Other Options Worth Considering
Micro-investing apps (Raiz, Spaceship): Round up your spending and invest spare change automatically. Genuinely good for building the habit with tiny amounts. Management fees are higher proportionally on small balances, but the psychology of automatic investing has real value.
Superannuation voluntary contributions: If you’re in the 19–32.5% marginal tax bracket, voluntary pre-tax super contributions are taxed at 15% — meaning you could get a 4–17.5% guaranteed “return” just from the tax saving. For a 30-year-old earning $85,000, contributing $1,000 extra pre-tax saves $325 in tax. The downside: you can’t access it until 60+.
High-interest savings accounts: If your timeline is less than 3 years, the sharemarket isn’t appropriate. Park it in a high-interest savings account earning 5%+ and invest when your timeline extends.
What to Avoid
- Individual stocks with $1,000: You can’t meaningfully diversify across individual companies with this amount. An ETF gives you instant diversification.
- Crypto as a starting investment: Crypto is a speculative asset with extreme volatility. It’s not an appropriate first investment for someone building long-term wealth.

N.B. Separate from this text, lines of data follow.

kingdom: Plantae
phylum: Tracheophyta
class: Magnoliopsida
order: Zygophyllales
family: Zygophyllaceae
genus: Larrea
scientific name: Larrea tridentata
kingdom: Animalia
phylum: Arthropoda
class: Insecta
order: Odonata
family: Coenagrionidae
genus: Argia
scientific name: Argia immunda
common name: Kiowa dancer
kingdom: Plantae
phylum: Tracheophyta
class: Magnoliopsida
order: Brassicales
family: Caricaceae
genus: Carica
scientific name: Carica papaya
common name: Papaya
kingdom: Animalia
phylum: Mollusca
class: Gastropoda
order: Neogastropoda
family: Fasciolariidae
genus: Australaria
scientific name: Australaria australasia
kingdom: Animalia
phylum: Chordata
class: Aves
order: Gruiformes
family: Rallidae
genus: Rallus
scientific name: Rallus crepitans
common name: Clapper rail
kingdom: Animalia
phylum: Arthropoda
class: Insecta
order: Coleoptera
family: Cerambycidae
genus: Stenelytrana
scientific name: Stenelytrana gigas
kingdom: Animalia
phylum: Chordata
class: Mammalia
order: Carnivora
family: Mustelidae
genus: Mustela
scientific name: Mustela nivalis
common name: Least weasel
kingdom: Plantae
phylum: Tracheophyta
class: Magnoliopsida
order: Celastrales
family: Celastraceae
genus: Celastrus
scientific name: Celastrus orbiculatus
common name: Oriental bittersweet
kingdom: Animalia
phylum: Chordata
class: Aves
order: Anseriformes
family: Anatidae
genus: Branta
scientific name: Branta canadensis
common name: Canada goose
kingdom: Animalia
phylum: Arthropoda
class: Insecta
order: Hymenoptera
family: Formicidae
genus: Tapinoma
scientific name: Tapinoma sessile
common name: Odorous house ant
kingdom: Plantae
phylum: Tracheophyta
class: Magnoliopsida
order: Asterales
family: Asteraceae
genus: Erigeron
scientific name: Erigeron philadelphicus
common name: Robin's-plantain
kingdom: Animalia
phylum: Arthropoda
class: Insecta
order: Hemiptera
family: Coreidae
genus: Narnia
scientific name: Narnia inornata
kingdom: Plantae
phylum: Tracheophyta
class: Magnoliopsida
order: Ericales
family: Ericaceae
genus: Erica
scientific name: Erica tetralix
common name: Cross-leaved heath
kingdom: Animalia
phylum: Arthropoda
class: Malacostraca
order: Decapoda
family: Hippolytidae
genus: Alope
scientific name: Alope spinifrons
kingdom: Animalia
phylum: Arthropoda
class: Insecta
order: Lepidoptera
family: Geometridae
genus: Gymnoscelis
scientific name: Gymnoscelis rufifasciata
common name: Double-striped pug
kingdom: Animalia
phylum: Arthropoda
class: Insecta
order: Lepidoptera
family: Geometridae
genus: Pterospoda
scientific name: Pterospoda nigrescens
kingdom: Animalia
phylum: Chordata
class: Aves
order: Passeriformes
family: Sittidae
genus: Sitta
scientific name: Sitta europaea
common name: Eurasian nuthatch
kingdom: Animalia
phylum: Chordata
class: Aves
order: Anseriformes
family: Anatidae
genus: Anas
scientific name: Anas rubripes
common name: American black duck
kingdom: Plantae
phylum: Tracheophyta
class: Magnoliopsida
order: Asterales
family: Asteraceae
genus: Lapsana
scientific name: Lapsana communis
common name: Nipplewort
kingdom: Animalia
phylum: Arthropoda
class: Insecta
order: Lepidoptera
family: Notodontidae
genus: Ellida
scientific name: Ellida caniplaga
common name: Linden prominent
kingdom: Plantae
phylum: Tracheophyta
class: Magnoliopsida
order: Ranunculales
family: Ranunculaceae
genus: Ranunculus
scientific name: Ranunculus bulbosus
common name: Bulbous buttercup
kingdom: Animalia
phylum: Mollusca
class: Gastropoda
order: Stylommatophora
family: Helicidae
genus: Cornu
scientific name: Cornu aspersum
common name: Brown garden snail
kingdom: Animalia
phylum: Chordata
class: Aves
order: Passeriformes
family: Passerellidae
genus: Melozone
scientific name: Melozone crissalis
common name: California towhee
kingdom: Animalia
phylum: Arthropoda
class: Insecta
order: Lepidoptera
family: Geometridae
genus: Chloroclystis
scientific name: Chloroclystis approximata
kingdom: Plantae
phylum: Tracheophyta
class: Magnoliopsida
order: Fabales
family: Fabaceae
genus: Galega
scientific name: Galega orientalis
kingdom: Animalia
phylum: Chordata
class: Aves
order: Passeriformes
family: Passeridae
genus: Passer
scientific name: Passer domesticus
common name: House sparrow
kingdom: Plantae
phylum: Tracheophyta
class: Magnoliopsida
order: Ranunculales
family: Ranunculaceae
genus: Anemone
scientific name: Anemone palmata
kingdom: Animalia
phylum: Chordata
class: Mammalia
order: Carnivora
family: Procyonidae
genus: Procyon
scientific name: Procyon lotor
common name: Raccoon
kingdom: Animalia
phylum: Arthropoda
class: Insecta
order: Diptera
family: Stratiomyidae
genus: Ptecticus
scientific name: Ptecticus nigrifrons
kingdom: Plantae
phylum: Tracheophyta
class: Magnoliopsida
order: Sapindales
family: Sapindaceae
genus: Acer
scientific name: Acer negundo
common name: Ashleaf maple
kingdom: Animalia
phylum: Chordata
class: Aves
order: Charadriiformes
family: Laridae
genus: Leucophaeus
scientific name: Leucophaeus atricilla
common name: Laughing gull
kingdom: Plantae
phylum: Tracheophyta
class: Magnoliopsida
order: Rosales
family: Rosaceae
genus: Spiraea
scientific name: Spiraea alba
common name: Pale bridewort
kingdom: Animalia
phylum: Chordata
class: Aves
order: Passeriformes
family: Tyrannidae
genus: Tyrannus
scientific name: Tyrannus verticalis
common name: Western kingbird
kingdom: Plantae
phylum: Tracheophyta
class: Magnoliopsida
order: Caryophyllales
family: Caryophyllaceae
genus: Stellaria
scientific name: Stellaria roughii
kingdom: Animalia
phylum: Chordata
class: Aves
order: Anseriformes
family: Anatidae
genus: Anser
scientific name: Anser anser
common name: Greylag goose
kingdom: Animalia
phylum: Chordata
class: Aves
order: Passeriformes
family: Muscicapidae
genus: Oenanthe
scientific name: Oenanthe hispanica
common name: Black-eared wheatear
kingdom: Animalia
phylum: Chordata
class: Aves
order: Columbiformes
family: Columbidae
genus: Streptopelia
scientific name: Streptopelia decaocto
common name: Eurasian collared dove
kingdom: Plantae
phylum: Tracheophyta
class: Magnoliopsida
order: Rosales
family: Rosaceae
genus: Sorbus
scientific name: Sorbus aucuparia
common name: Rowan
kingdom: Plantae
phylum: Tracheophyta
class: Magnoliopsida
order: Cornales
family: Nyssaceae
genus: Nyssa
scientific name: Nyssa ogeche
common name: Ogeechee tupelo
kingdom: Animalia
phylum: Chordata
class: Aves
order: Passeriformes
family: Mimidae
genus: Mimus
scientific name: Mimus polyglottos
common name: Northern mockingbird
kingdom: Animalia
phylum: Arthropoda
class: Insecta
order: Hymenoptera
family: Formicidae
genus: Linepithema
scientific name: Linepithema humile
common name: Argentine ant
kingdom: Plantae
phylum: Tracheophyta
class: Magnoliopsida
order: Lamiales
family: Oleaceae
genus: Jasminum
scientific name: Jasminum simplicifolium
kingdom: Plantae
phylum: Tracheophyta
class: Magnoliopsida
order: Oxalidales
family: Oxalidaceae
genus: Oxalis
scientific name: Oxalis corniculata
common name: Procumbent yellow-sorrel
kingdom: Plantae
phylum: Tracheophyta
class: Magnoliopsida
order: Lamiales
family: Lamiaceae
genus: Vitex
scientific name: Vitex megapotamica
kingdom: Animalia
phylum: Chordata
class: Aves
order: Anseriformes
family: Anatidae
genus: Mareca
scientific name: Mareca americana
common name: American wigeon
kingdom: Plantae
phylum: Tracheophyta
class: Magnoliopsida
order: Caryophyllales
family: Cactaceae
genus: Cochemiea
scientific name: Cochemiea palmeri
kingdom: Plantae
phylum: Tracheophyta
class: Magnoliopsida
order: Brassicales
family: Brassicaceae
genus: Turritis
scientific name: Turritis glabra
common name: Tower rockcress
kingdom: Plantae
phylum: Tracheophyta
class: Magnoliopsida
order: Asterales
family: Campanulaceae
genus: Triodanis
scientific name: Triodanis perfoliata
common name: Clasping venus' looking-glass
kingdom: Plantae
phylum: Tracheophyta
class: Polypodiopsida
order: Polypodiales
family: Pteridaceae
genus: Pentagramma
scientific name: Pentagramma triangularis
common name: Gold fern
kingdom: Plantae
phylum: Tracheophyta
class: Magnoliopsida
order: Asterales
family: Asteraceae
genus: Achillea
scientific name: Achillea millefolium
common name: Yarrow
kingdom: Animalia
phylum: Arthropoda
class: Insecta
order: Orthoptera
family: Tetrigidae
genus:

- Anything promising guaranteed high returns: If someone guarantees you 15%+ annually with no risk, it’s a scam. Always.
The Bottom Line
$1,000 is enough to start — but only if you’ve got the foundations right first. Emergency fund sorted, high-interest debt gone, then open a broker account (Pearler or CommSec Pocket), buy a simple two-ETF portfolio (VAS + VGS), set up regular contributions if you can afford it, and don’t look at the balance every week. Time and consistency do the heavy lifting. A 2023 Vanguard Australia study found that investors who automated regular contributions and resisted selling during downturns earned returns 1.5–2% p.a. higher than those who tried to time the market.
Start simple. Start now. Add complexity only when you understand what you’re adding and why.
This article is general information only and not financial advice. Consider your own circumstances and consult a licensed financial adviser before investing.